Barclays profit hit by weak investment banking
Barclays said key investment banking income remained weak in the past four months, countering a sharp improvement in bad debts that lifted the British bank’s underlying third-quarter profit.
Barclays, whose chief executive John Varley will be succeeded by investment bank boss Bob Diamond at the end of March, said it made an underlying July-September pretax profit of £1.27bn.
Including a charge on its own credit its pretax profit was £327m in the quarter, down over 1 billion pounds.
But income at Barclays Capital fell to £2.83bn in the third quarter, down 14 per cent from the previous quarter, to extend a first-half slowdown as capital markets activity weakened.

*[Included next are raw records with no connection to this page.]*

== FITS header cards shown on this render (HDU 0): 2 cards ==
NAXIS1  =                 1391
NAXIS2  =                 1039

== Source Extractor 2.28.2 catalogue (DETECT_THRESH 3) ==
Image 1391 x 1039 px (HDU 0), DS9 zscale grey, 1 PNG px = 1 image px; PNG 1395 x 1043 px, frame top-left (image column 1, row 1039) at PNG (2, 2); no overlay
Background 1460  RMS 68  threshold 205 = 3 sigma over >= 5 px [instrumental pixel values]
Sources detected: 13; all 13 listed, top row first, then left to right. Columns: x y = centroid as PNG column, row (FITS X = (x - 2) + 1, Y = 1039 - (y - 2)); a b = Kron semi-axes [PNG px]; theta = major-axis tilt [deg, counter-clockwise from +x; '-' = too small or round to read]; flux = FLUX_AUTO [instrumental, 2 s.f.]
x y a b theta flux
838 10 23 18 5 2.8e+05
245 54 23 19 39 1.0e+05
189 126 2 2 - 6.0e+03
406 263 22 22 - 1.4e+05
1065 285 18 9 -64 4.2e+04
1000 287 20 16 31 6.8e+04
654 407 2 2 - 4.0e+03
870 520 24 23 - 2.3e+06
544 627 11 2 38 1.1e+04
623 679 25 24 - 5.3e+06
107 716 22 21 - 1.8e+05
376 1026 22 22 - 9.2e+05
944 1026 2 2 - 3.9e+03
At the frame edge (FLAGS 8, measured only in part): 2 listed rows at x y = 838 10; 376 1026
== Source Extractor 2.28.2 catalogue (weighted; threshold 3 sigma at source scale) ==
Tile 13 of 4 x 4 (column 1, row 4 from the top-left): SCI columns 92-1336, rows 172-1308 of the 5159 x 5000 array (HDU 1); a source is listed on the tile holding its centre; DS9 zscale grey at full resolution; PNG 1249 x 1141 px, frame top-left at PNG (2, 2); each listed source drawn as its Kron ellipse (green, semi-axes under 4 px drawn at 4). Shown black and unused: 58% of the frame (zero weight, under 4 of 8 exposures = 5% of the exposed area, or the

BarCap’s income in October was consistent with the run rate of the third quarter, the bank said.
Barclays has emerged as one of the relative winners from the financial crisis after steering clear of a taxpayer bailout, but there has been growing concern about BarCap’s slowing momentum.
Losses on bad debts in the first nine months were down 31 per cent to £4.3bn, putting Barclays on target to beat its 2010 guidance that bad debts would fall 15-20 percent.
The bank said it was “well equipped” to deal with regulatory changes as tougher global capital rules are implemented, and its core Tier 1 capital ratio held at 10 percent at end-September.